This article describes the example of Java regular matching of Chinese characters in the tag a in HTML. Share it for your reference, as follows:
Today a friend in the group asked a question about regular expressions, which contains the following content:
<a href='www.baidu.comds=id32434#comment'rewr>Special432</a>453543<a guhll,,l>a1Special123 Are you? </a><a href=id=32434#comment'ewrer>Special 2</a><a>Text 2</a><a>Text </a>
Now you want to match the Chinese characters in the <a> tag whose content contains Chinese but whose attributes do not contain comment.
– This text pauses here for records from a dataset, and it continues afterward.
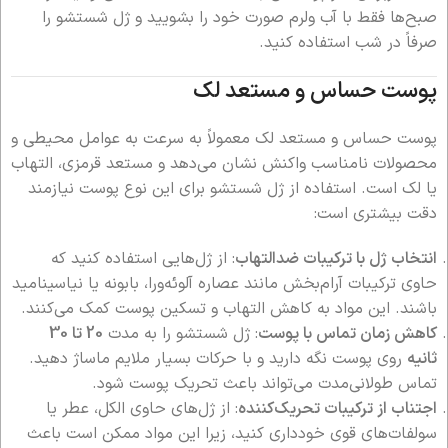
صبح‌ها فقط با آب ولرم صورت خود را بشویید و ژل شستشو را
صرفاً در شب استفاده کنید.
پوست حساس و مستعد لک
پوست حساس و مستعد لک معمولاً به سرعت به عوامل محیطی و
محصولات نامناسب واکنش نشان می‌دهد و مستعد قرمزی، التهاب
یا لک است. استفاده از ژل شستشو برای این نوع پوست نیازمند
دقت بیشتری است:
انتخاب ژل با ترکیبات ضدالتهاب
: از ژل‌هایی استفاده کنید که
حاوی ترکیبات آرام‌بخش مانند عصاره آلوئه‌ورا، بابونه یا نیاسینامید
باشند. این مواد به کاهش التهاب و تسکین پوست کمک می‌کنند.
کاهش زمان تماس با پوست
: ژل شستشو را به مدت
20 تا 30
ثانیه
روی پوست نگه دارید و با حرکات بسیار ملایم ماساژ دهید.
تماس طولانی‌مدت می‌تواند باعث تحریک پوست شود.
اجتناب از ترکیبات تحریک‌کننده
: از ژل‌های حاوی الکل، عطر یا
سولفات‌های قوی خودداری کنید، زیرا این مواد ممکن است باعث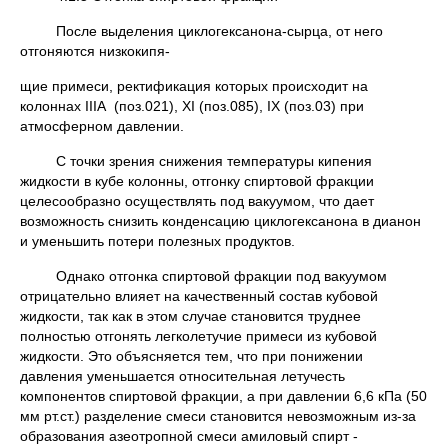
После выделения циклогексанона-сырца, от него
отгоняются низкокипя-
щие примеси, ректификация которых происходит на
колоннах IIIА (поз.021), ХI (поз.085), IХ (поз.03) при
атмосферном давлении.
С точки зрения снижения температуры кипения
жидкости в кубе колонны, отгонку спиртовой фракции
целесообразно осуществлять под вакуумом, что дает
возможность снизить конденсацию циклогексанона в дианон
и уменьшить потери полезных продуктов.
Однако отгонка спиртовой фракции под вакуумом
отрицательно влияет на качественный состав кубовой
жидкости, так как в этом случае становится труднее
полностью отгонять легколетучие примеси из кубовой
жидкости. Это объясняется тем, что при понижении
давления уменьшается относительная летучесть
компонентов спиртовой фракции, а при давлении 6,6 кПа (50
мм рт.ст.) разделение смеси становится невозможным из-за
образования азеотропной смеси амиловый спирт -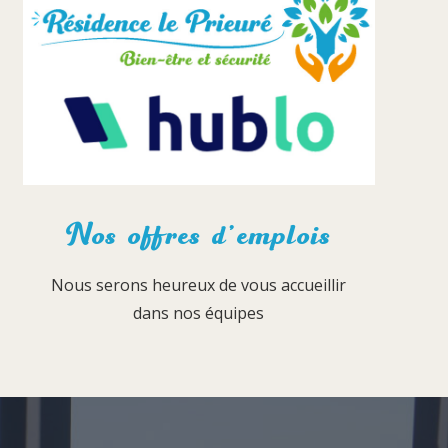
Nos offres d’emplois
Nous serons heureux de vous accueillir
dans nos équipes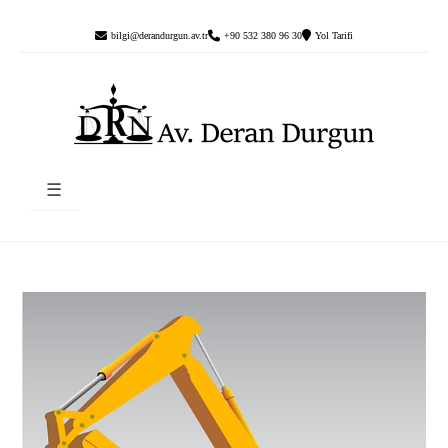
bilgi@derandurgun.av.tr
+90 532 380 96 30
Yol Tarifi
☰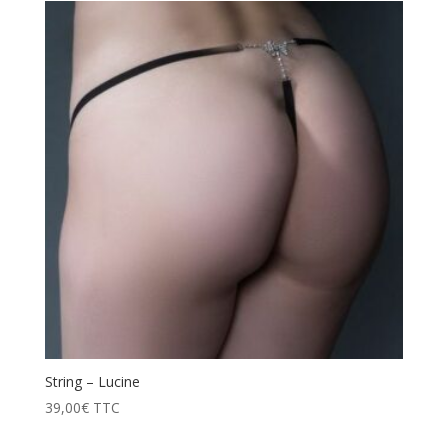
String – Lucine
39,00
€
TTC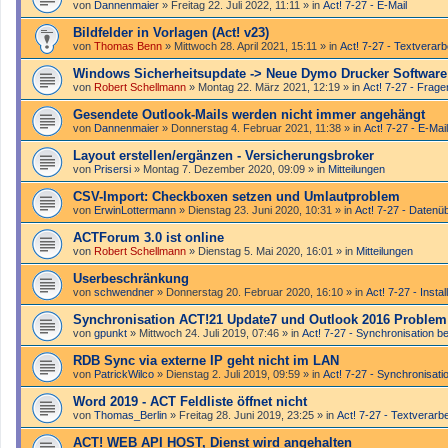
von
Dannenmaier
»
Freitag 22. Juli 2022, 11:11
» in
Act! 7-27 - E-Mail
Bildfelder in Vorlagen (Act! v23)
von
Thomas Benn
»
Mittwoch 28. April 2021, 15:11
» in
Act! 7-27 - Text­­ver­ar
Windows Sicherheitsupdate -> Neue Dymo Drucker Software -
von
Robert Schellmann
»
Montag 22. März 2021, 12:19
» in
Act! 7-27 - Frag
Gesendete Outlook-Mails werden nicht immer angehängt
von
Dannenmaier
»
Donnerstag 4. Februar 2021, 11:38
» in
Act! 7-27 - E-Mail
Layout erstellen/ergänzen - Versicherungsbroker
von
Prisersi
»
Montag 7. Dezember 2020, 09:09
» in
Mitteilungen
CSV-Import: Checkboxen setzen und Umlautproblem
von
ErwinLottermann
»
Dienstag 23. Juni 2020, 10:31
» in
Act! 7-27 - Datenü
ACTForum 3.0 ist online
von
Robert Schellmann
»
Dienstag 5. Mai 2020, 16:01
» in
Mitteilungen
Userbeschränkung
von
schwendner
»
Donnerstag 20. Februar 2020, 16:10
» in
Act! 7-27 - Instal
Synchronisation ACT!21 Update7 und Outlook 2016 Problem
von
gpunkt
»
Mittwoch 24. Juli 2019, 07:46
» in
Act! 7-27 - Synchronisation be
RDB Sync via externe IP geht nicht im LAN
von
PatrickWilco
»
Dienstag 2. Juli 2019, 09:59
» in
Act! 7-27 - Synchronisatio
Word 2019 - ACT Feldliste öffnet nicht
von
Thomas_Berlin
»
Freitag 28. Juni 2019, 23:25
» in
Act! 7-27 - Text­­ver­ar
ACT! WEB API HOST, Dienst wird angehalten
The solution is as follows:
1. First match the <a> tag that does not include comment;
2. Make a quadratic match in the matching result to produce Chinese;
The code is as follows:
package com.mmq.regex;import java.util.regex.Matcher;import java.util.regex.Pattern;/** * @use Match the Chinese characters in the <a> tag of HTML* @ProjectName stuff * @Author mumaoqiang * @FullName com.mmq.regex.MatchChineseCharacters.java * @JDK 1.6.0 * @Version 1.0 */public class MatchChineseCharacters { /** * Based on the input, match the Chinese characters in the <a> tag that contains Chinese but does not contain comment* @param source Content to match* @return Chinese characters in <a> tag*/ public static String matchChineseCharacters(String source) { //Match the <a> tag that contains Chinese but does not contain comment String reg = "<a((?!comment).)*?>([^<>]*?[//u4e00-//u9fa5]+[^<>]*?)+(?=</a>)"; Pattern pattern = Pattern.compile(reg); Matcher matcher = pattern.matcher(source); StringBuilder character = new StringBuilder(); while(matcher.find()){ String result = matcher.group(); System.out.println(result); //Make the result quadratic regularization and match the Chinese character String reg1 = "[//u4e00-//u9fa5]+"; Pattern p1 = Pattern.compile(reg1); Matcher m1 = p1.matcher(result); while(m1.find()){ character.append(m1.group()); } //System.out.println(character.toString()); } return character.toString(); } public static void main(String[] args) { String result = matchChineseCharacters("<a href='www.baidu.comds=id32434#comment'rewr>Special432</a>453543<a guhll,,l>a1Special123Hello123?</a><a href=id=32434#comment'ewrer>Special2</a><a>Text2</a><a>Text</a>"); System.out.println(result); }}The output result is as follows:
<a guhll,,l>a1special123 Are you happy 123? <a>Text in the tag, how are you?
Here is an explanation:
String reg = "<a((?!comment).)*?>([^<>]*?[//u4e00-//u9fa5]+[^<>]*?)+(?=</a>)";
This matching content contains Chinese but the tag attribute does not contain comment. Backward search?<= cannot be used, because backward search can only be content of fixed length. The attributes in the tag are uncertain, so they cannot be used; [//u4e00-//u9fa5]+ matches Chinese strings; while (?=</a>) uses forward search?=, and the end tag will not be included in the result.
This problem was solved. If you want to match the specified content in the specified tag, it is also easy to improve. If there are better rules, please leave a message to learn from each other.
PS: Here are two very convenient regular expression tools for your reference:
JavaScript regular expression online testing tool:
http://tools.VeVB.COM/regex/javascript
Regular expression online generation tool:
http://tools.VeVB.COM/regex/create_reg
I hope this article will be helpful to everyone's Java programming.